Britain OKs new vaccine to combat COVID-19 and variants
The United Kingdom has become the first nation to approve a COVID-19 vaccine from United States biotechnology company Moderna that targets both the original form of the virus and the Omicron variant.
The UK Medicines and Healthcare products Regulatory Agency, or MHRA, approved the vaccine on Monday after analyzing Moderna trial data. Shortly after, UK Health Secretary Steve Barclay confirmed that the shot will be distributed during the autumn booster program.
"The rollout will include a new bivalent vaccine that will target Omicron and the original strain of COVID-19," Barclay wrote on Twitter.
Half of the active ingredient in the bivalent mRNA booster vaccine targets the 2020 strain of the virus, meanwhile half targets the original Omicron variant known as BA.1, which first hit the UK in January. Moderna said that the shot also proved effective at neutralizing BA.4 and BA.5, two Omicron sub-lineages that are currently the most prevalent forms of COVID-19 in the UK, making up 16 percent and 75 percent of infections respectively, according to the Office for National Statistics, or ONS.
Health authorities say the new jab will bolster the vaccine campaign against the virus, since the Omicron variant and its sub-lineages have proven the most able to escape the antibodies raised through infection or first-generation COVID-19 vaccines.
COVID-19 infections are decreasing in the UK but remain high, the ONS said in its most recent survey to the week ending July 26, when one person in 25 in England had the virus, down from one in 20 the week prior.
Moderna said that the UK is the first to approve its bivalent vaccine, and the company expects authorization decisions from regulators in Australia, Canada, and the European Union in the coming weeks. Meanwhile, US pharmaceutical company Pfizer has submitted data for its bivalent booster to regulators in the US and the EU.
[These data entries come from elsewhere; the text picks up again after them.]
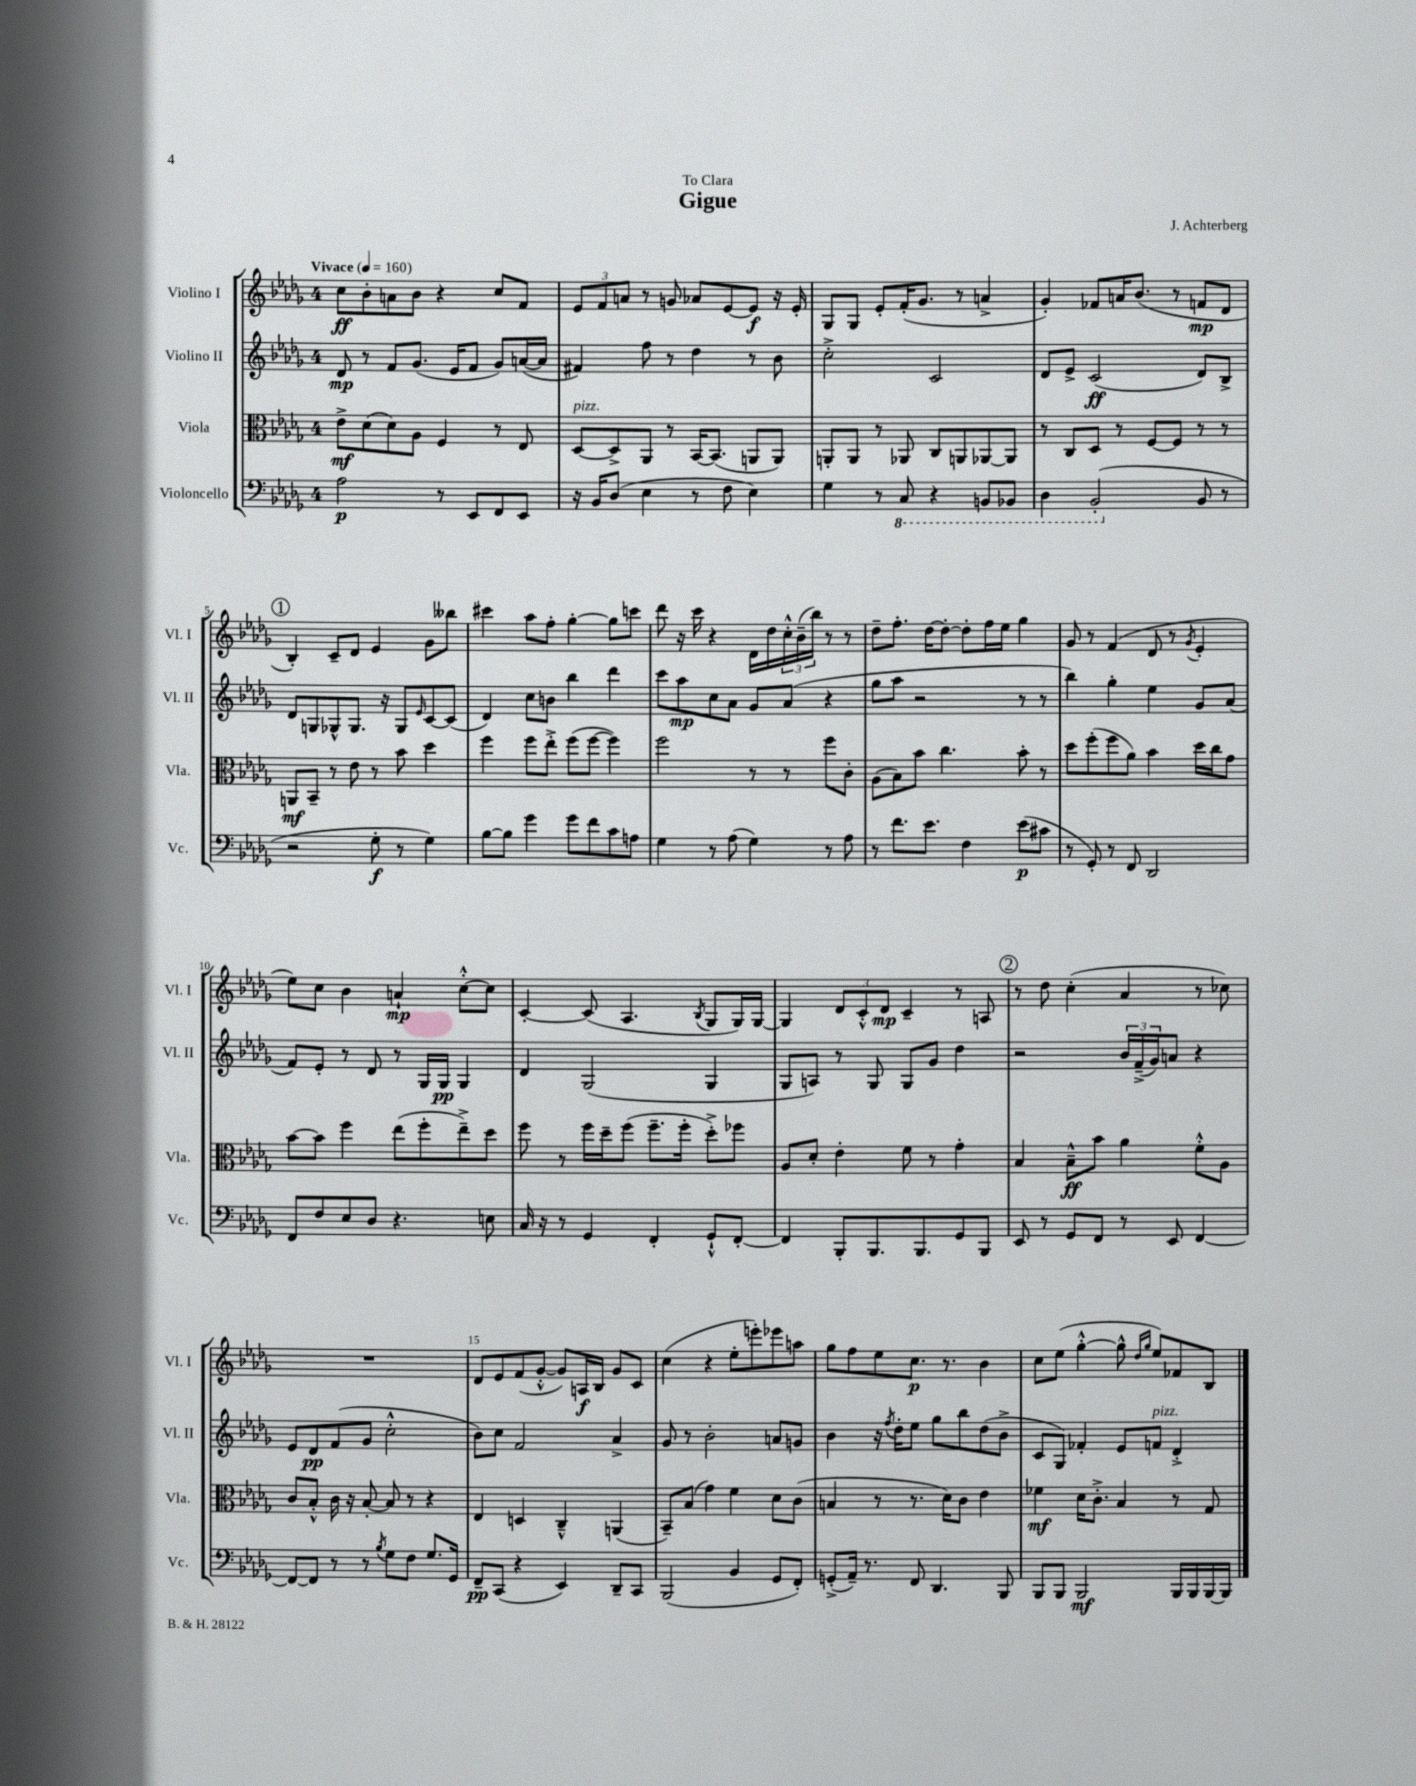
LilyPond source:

\header { title = "Gigue" composer = "J. Achterberg" dedication = "To Clara" }
<<
\new StaffGroup <<
\new Staff = "s0" \with { instrumentName = "Violino I" shortInstrumentName = "Vl. I" } {
    \clef treble \key des \major \once \override Staff.TimeSignature.style = #'single-digit \time 4/4 \tempo "Vivace" 4 = 160
    c''8\ff bes'8-. a'8 bes'8 r4 c''8 f'8 |
    \tuplet 3/2 { ees'8 f'8 a'8 } r8 g'8 aes'8 ees'8~ ees'8\f r16 ees'16-. |
    ges8 ges8 ees'8-. f'16-.( ges'8. r8 a'4-> |
    ges'4-.) fes'8 a'16 bes'8.( r8 f'8\mp des'8 |
    \mark \markup { \circle "1" } bes4-.) c'8-- des'8 ees'4 ges'8 beses''8 |
    cis'''4 aes''8 f''8-. ges''4~-. ges''8 c'''8 |
    des'''8 r16 c'''16 r4 des'16 des''16 \tuplet 3/2 { c''16-.-^ bes'16--( bes''16) } r8 r8 |
    des''8-- f''8.-. des''16~ des''8~-. des''8-. f''16 ees''16 ges''4 |
    ges'8 r8 f'4( des'8 r8 \acciaccatura { ges'8 } ees'4-. |
    ees''8) c''8 bes'4 a'4-!\mp c''8~-.-^ c''8 |
    c'4~-. c'8( aes4. \acciaccatura { bes8 } ges8 ges16) ges16~ |
    ges4 \tuplet 3/2 { des'8 c'8-.-^ des'8\mp } c'4-- r8 a8 |
    \mark \markup { \circle "2" } r8 des''8 c''4-.( aes'4 r8 ces''8) |
    R1 |
    des'8 ees'8 f'8( ges'8~-.-^ ges'8) a16\f bes16 ges'8 c'8 |
    c''4( r4 ees''8-. e'''8-.) ees'''8 a''8 |
    ges''8 f''8 ees''8 c''8.\p r8. bes'4 |
    c''8 ees''8( ges''4~-.-^ ges''8-^ \grace { des''16 ges''16 } ees''8) fes'8 bes8 \bar "|." |
}
\new Staff = "s1" \with { instrumentName = "Violino II" shortInstrumentName = "Vl. II" } {
    \clef treble \key des \major \once \override Staff.TimeSignature.style = #'single-digit \time 4/4
    des'8\mp r8 f'8 ges'8.( ees'16 f'8 ges'8) a'16~( a'16 |
    fis'4) f''8 r8 des''4 r8 bes'8 |
    c''2-.-> c'2 |
    des'8 ees'8-> c'2\ff( des'8) bes8-> |
    \mark \markup { \circle "1" } des'8 g8 ges8-^ ges8. r16 ges8 \grace { ees'16 } c'8~ c'8( |
    des'4) c''8 b'8 bes''4 des'''4 |
    c'''8 aes''8\mp c''8 aes'8 ges'8 aes'8( r4 |
    ges''8 aes''8 r2 r8 r8 |
    bes''4) ges''4-. ees''4 ges'8 aes'8( |
    f'8) ees'8-. r8 des'8 r8 ges16 ges16\pp ges4 |
    des'4 ges2( ges4 |
    ges8 a8) r8 ges8 ges8 ges'8 des''4 |
    \mark \markup { \circle "2" } r2 \tuplet 3/2 { bes'16 f'16--->( ges'16) } a'8 r4 |
    ees'8 des'8\pp f'8( ges'8 c''2-.-^ |
    bes'8) c''8 f'2 aes'4-> |
    ges'8 r8 bes'2-. a'8 g'8 |
    bes'4 r16 \acciaccatura { f''8 } des''16-. ees''8 ges''8 bes''8 des''8( bes'8-> |
    c'8 ges8) fes'4-. ees'8 f'8^\markup { \italic "pizz." } des'4-.-> \bar "|." |
}
\new Staff = "s2" \with { instrumentName = "Viola" shortInstrumentName = "Vla." } {
    \clef alto \key des \major \once \override Staff.TimeSignature.style = #'single-digit \time 4/4
    ees'8->\mf des'8( des'8) aes8 f4 r8 ees8 |
    des8~^\markup { \italic "pizz." } des8-> aes,8 r8 bes,16~ bes,8.( a,8 a,8) |
    a,8-. a,8 r8 aes,8 c8 a,8 aes,8~ aes,8 |
    r8 c8 des8 r8 f8~ f8 r8 r8 |
    \mark \markup { \circle "1" } a,8\mf bes,8-- r8 ees'8 r8 bes'8 des''4 |
    f''4 f''8 ees''8-.-> f''8( f''8~ f''4) |
    f''2 r8 r8 f''8 c'8-. |
    aes8( bes8) bes'8 c''4. bes'8-. r8 |
    des''8 f''8-.( f''8 aes'8) bes'4 des''16 c''16 ges'8 |
    bes'8~ bes'8 f''4 ees''8( f''8-. ees''8--->) des''8 |
    f''8 r8 f''16 des''16-- f''8( f''8.-- f''16-. des''8-.->) fes''8 |
    aes8 des'8-. ees'4-. f'8 r8 ges'4-. |
    \mark \markup { \circle "2" } bes4 bes8---^\ff bes'8 aes'4 f'8-.-^ aes8 |
    c'8 bes8-.-^ c'16 r16 bes8~-. bes8 r8 r4 |
    ees4 d4 c4---^ a,4( |
    bes,8--) bes8( ges'4) f'4 des'8 c'8( |
    b4 r8 r8. des'16) c'8 ees'4 |
    fes'4\mf des'16 c'8.-.-> bes4 r8 ges8 \bar "|." |
}
\new Staff = "s3" \with { instrumentName = "Violoncello" shortInstrumentName = "Vc." } {
    \clef bass \key des \major \once \override Staff.TimeSignature.style = #'single-digit \time 4/4
    aes2\p r8 ees,8 f,8 ees,8 |
    r16 bes,16 des8( ees4 r8 f8 ees4) |
    ges4 r8 \ottava #-1 c,8 r4 b,,8 bes,,8 |
    des,4 bes,,2-.( \ottava #0 bes,8 r8 |
    \mark \markup { \circle "1" } r2 ges8-.\f r8 ges4) |
    bes8~ bes8 ges'4 ges'8 f'8 c'8 a8 |
    ges4 r8 aes8( ges4) r8 aes8 |
    r8 f'8. ees'8. f4 ees'8\p( cis'8 |
    r8 ges,8-.) r8 f,8 des,2 |
    f,8 f8 ees8 des8 r4. e8 |
    c16 r16 r8 ges,4 f,4-. ges,8-!-^ f,8~-. |
    f,4 bes,,8-. bes,,8. bes,,8. ges,8 bes,,8 |
    \mark \markup { \circle "2" } ees,8 r8 ges,8 f,8 r8 ees,8 f,4~ |
    f,8~ f,8 r8 r8 \acciaccatura { bes8 } ges8 f8 ges8. ges,16 |
    f,8--\pp c,8( r4 ees,4) des,8-- c,8 |
    bes,,2( bes,4 ges,8 f,8-.) |
    g,8-.->( aes,16--) r8. f,8 des,4. bes,,8 |
    bes,,8 bes,,8 bes,,2\mf bes,,16 bes,,16 bes,,16~ bes,,16 \bar "|." |
}
>>
>>
\layout { \context { \Score \override BarNumber.break-visibility = ##(#f #t #t) barNumberVisibility = #(every-nth-bar-number-visible 5) } }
Shanghai-based Clover Biopharmaceuticals is also developing a bivalent jab that demonstrated "potent neutralization "of both the original strain and Omicron in preclinical trials in May, the company said.
Jonathan Ball, professor of molecular virology at the University of Nottingham, said that vaccine developers will be locked in an arms race against COVID-19 for some time as the virus continues to evolve.
"The virus is unlikely to stand still and Omicron-targeted immunity might push the virus down other evolutionary paths, in which case we will be like the Red Queen in Alice and the Looking Glass-having to keep running just to stay in the same place," Ball said.
"That said, unless there is a major shift in the virus, immunity will continue to protect the vast majority from serious disease caused by emerging variants."